__TASK__: Extract the complete listing and output it unchanged.
=== RECORDS FOR THIS TASK ===
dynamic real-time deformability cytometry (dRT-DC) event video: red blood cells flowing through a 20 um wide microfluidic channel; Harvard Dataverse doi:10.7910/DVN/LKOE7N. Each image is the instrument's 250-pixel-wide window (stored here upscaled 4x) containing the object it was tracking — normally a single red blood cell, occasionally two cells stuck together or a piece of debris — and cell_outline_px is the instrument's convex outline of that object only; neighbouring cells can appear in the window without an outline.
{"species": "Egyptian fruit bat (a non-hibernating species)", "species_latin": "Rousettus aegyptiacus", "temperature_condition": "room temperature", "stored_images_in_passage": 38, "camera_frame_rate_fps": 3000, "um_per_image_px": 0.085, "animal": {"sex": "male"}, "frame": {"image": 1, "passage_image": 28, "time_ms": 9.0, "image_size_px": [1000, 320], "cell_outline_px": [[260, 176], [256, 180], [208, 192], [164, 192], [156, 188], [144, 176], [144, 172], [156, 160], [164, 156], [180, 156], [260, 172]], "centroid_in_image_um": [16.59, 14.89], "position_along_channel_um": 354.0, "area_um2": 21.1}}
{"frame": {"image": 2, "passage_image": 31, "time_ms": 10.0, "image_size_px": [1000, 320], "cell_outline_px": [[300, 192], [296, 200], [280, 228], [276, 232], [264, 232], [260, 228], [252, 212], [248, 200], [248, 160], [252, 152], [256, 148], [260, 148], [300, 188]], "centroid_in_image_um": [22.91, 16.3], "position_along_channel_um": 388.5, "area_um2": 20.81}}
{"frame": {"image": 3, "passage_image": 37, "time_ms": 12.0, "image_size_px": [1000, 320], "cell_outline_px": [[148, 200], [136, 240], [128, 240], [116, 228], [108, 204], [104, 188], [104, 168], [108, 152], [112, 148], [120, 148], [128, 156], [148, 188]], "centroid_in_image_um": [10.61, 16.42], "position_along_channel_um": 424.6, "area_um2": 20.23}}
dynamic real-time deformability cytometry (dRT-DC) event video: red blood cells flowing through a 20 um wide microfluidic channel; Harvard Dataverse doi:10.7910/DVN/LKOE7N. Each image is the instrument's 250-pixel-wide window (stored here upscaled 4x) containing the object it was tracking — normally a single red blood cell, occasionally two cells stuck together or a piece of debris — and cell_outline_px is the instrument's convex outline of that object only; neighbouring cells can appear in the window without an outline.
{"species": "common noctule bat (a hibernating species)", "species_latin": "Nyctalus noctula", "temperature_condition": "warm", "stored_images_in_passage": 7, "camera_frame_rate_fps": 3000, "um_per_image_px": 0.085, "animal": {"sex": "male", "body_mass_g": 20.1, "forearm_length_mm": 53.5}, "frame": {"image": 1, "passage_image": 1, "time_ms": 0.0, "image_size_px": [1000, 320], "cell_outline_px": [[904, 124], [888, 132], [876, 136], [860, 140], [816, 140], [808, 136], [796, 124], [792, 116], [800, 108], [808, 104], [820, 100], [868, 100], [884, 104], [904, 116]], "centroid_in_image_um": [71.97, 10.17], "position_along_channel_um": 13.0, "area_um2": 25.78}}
===
__PROBLEM SOLUTION__:
dynamic real-time deformability cytometry (dRT-DC) event video: red blood cells flowing through a 20 um wide microfluidic channel; Harvard Dataverse doi:10.7910/DVN/LKOE7N. Each image is the instrument's 250-pixel-wide window (stored here upscaled 4x) containing the object it was tracking — normally a single red blood cell, occasionally two cells stuck together or a piece of debris — and cell_outline_px is the instrument's convex outline of that object only; neighbouring cells can appear in the window without an outline.
{"species": "Egyptian fruit bat (a non-hibernating species)", "species_latin": "Rousettus aegyptiacus", "temperature_condition": "room temperature", "stored_images_in_passage": 38, "camera_frame_rate_fps": 3000, "um_per_image_px": 0.085, "animal": {"sex": "male"}, "frame": {"image": 1, "passage_image": 28, "time_ms": 9.0, "image_size_px": [1000, 320], "cell_outline_px": [[260, 176], [256, 180], [208, 192], [164, 192], [156, 188], [144, 176], [144, 172], [156, 160], [164, 156], [180, 156], [260, 172]], "centroid_in_image_um": [16.59, 14.89], "position_along_channel_um": 354.0, "area_um2": 21.1}}
{"frame": {"image": 2, "passage_image": 31, "time_ms": 10.0, "image_size_px": [1000, 320], "cell_outline_px": [[300, 192], [296, 200], [280, 228], [276, 232], [264, 232], [260, 228], [252, 212], [248, 200], [248, 160], [252, 152], [256, 148], [260, 148], [300, 188]], "centroid_in_image_um": [22.91, 16.3], "position_along_channel_um": 388.5, "area_um2": 20.81}}
{"frame": {"image": 3, "passage_image": 37, "time_ms": 12.0, "image_size_px": [1000, 320], "cell_outline_px": [[148, 200], [136, 240], [128, 240], [116, 228], [108, 204], [104, 188], [104, 168], [108, 152], [112, 148], [120, 148], [128, 156], [148, 188]], "centroid_in_image_um": [10.61, 16.42], "position_along_channel_um": 424.6, "area_um2": 20.23}}
dynamic real-time deformability cytometry (dRT-DC) event video: red blood cells flowing through a 20 um wide microfluidic channel; Harvard Dataverse doi:10.7910/DVN/LKOE7N. Each image is the instrument's 250-pixel-wide window (stored here upscaled 4x) containing the object it was tracking — normally a single red blood cell, occasionally two cells stuck together or a piece of debris — and cell_outline_px is the instrument's convex outline of that object only; neighbouring cells can appear in the window without an outline.
{"species": "common noctule bat (a hibernating species)", "species_latin": "Nyctalus noctula", "temperature_condition": "warm", "stored_images_in_passage": 7, "camera_frame_rate_fps": 3000, "um_per_image_px": 0.085, "animal": {"sex": "male", "body_mass_g": 20.1, "forearm_length_mm": 53.5}, "frame": {"image": 1, "passage_image": 1, "time_ms": 0.0, "image_size_px": [1000, 320], "cell_outline_px": [[904, 124], [888, 132], [876, 136], [860, 140], [816, 140], [808, 136], [796, 124], [792, 116], [800, 108], [808, 104], [820, 100], [868, 100], [884, 104], [904, 116]], "centroid_in_image_um": [71.97, 10.17], "position_along_channel_um": 13.0, "area_um2": 25.78}}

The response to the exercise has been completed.